Work instruction:
Please reproduce every entry below word for word, leaving out the pictures.
---------- Excerpted records
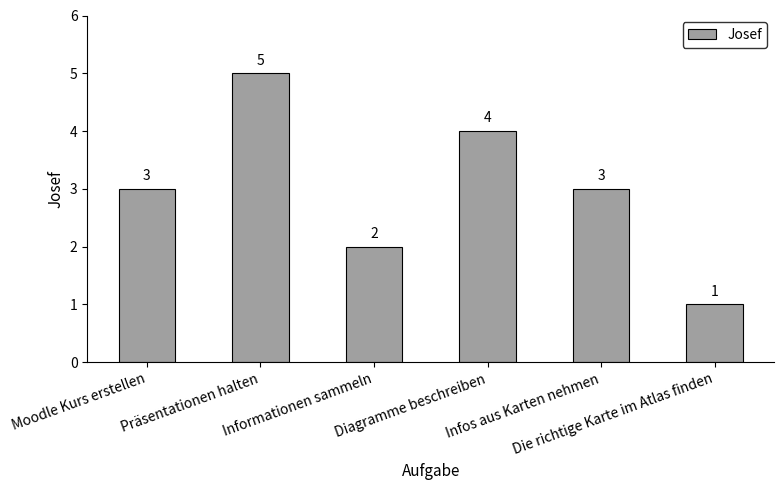

What is the difference between the second highest and second lowest values?

2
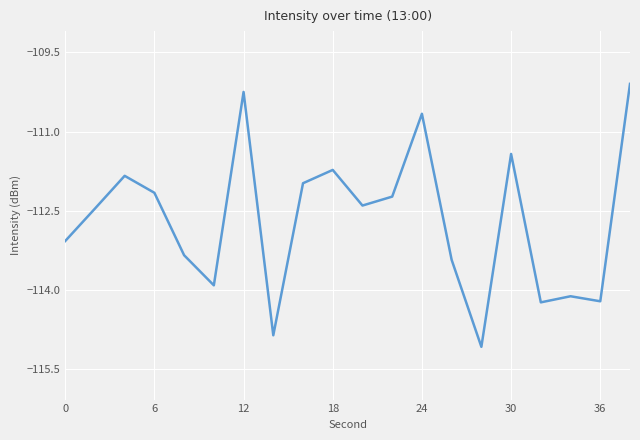

Reading left to right, list all the values displayed in this chart.

-113.1	-112.5	-111.8	-112.2	-113.3	-113.9	-110.2	-114.9	-112.0	-111.7	-112.4	-112.2	-110.7	-113.4	-115.1	-111.4	-114.2	-114.1	-114.2	-110.1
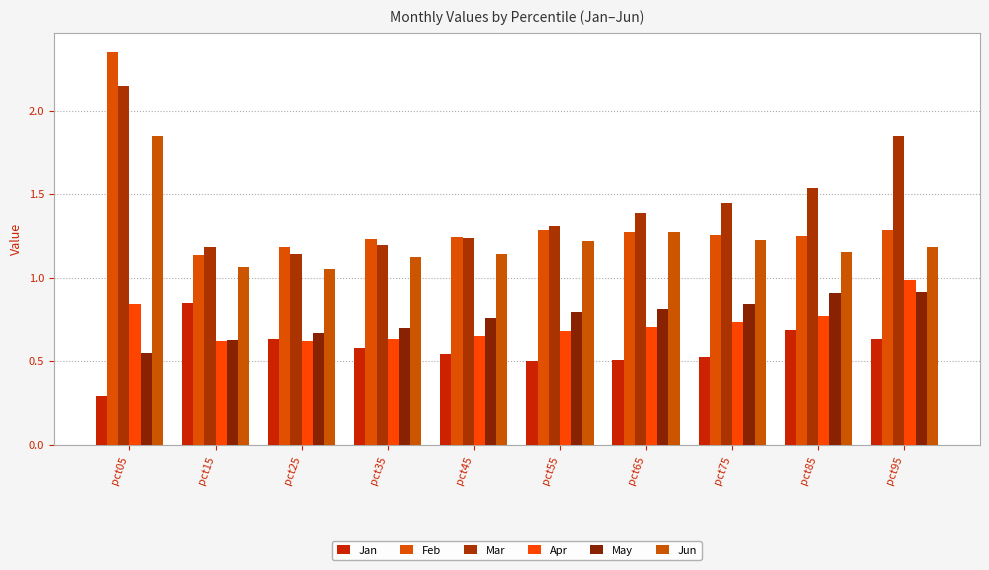

What is the difference between the maximum and minimum values in the Feb series?

1.2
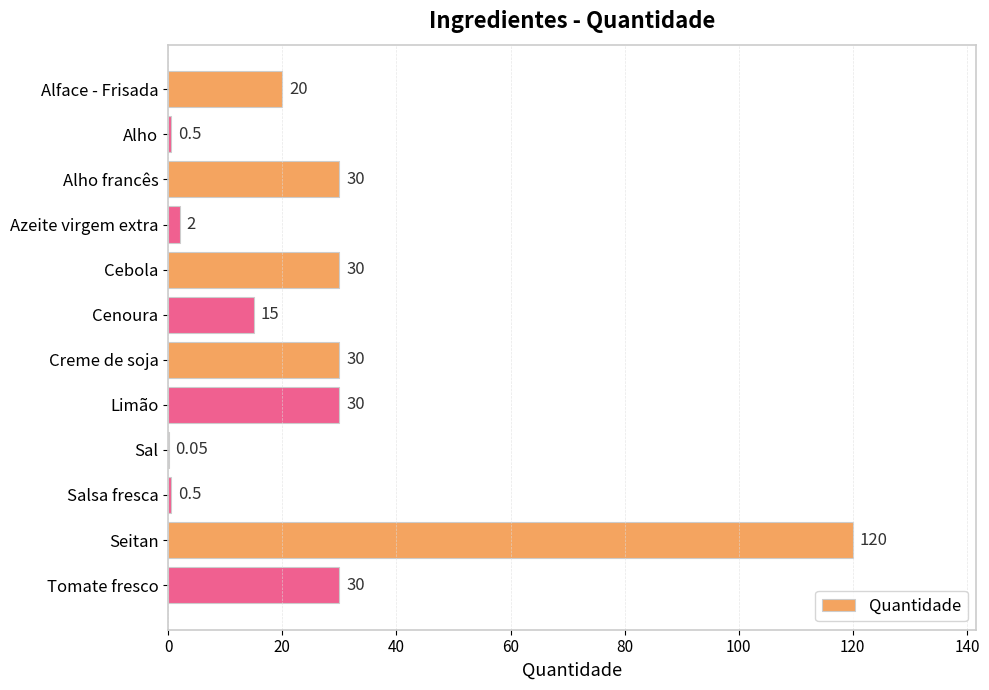

What is the change in value from Cenoura to Limão?

+15.0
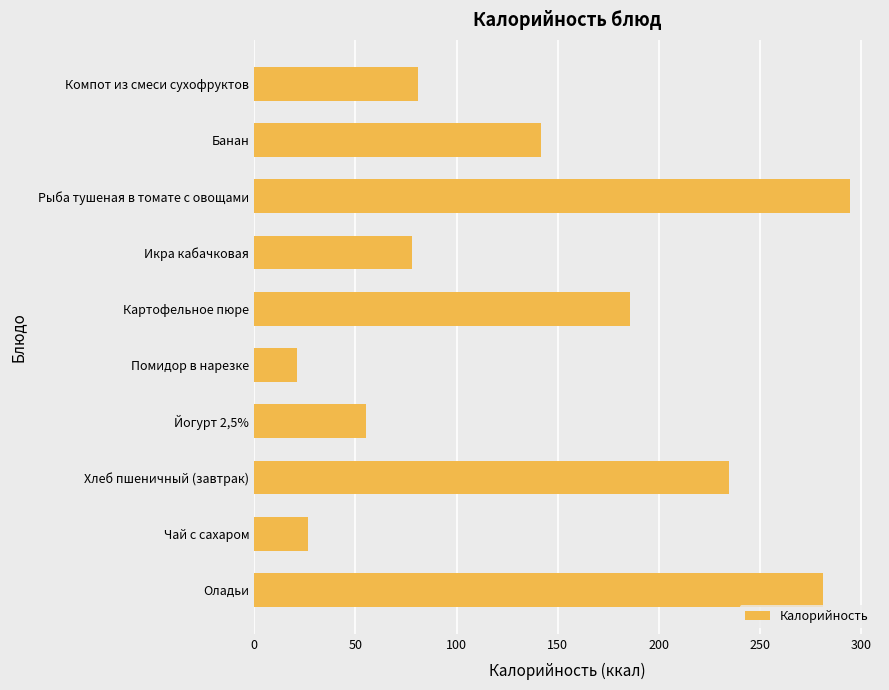

Is it true that the value at Компот из смеси сухофруктов is 81.0?

True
--------------------
Your solution:
What is the difference between the second highest and second lowest values?

2

Reading left to right, list all the values displayed in this chart.

-113.1	-112.5	-111.8	-112.2	-113.3	-113.9	-110.2	-114.9	-112.0	-111.7	-112.4	-112.2	-110.7	-113.4	-115.1	-111.4	-114.2	-114.1	-114.2	-110.1

What is the difference between the maximum and minimum values in the Feb series?

1.2

What is the change in value from Cenoura to Limão?

+15.0

Is it true that the value at Компот из смеси сухофруктов is 81.0?

True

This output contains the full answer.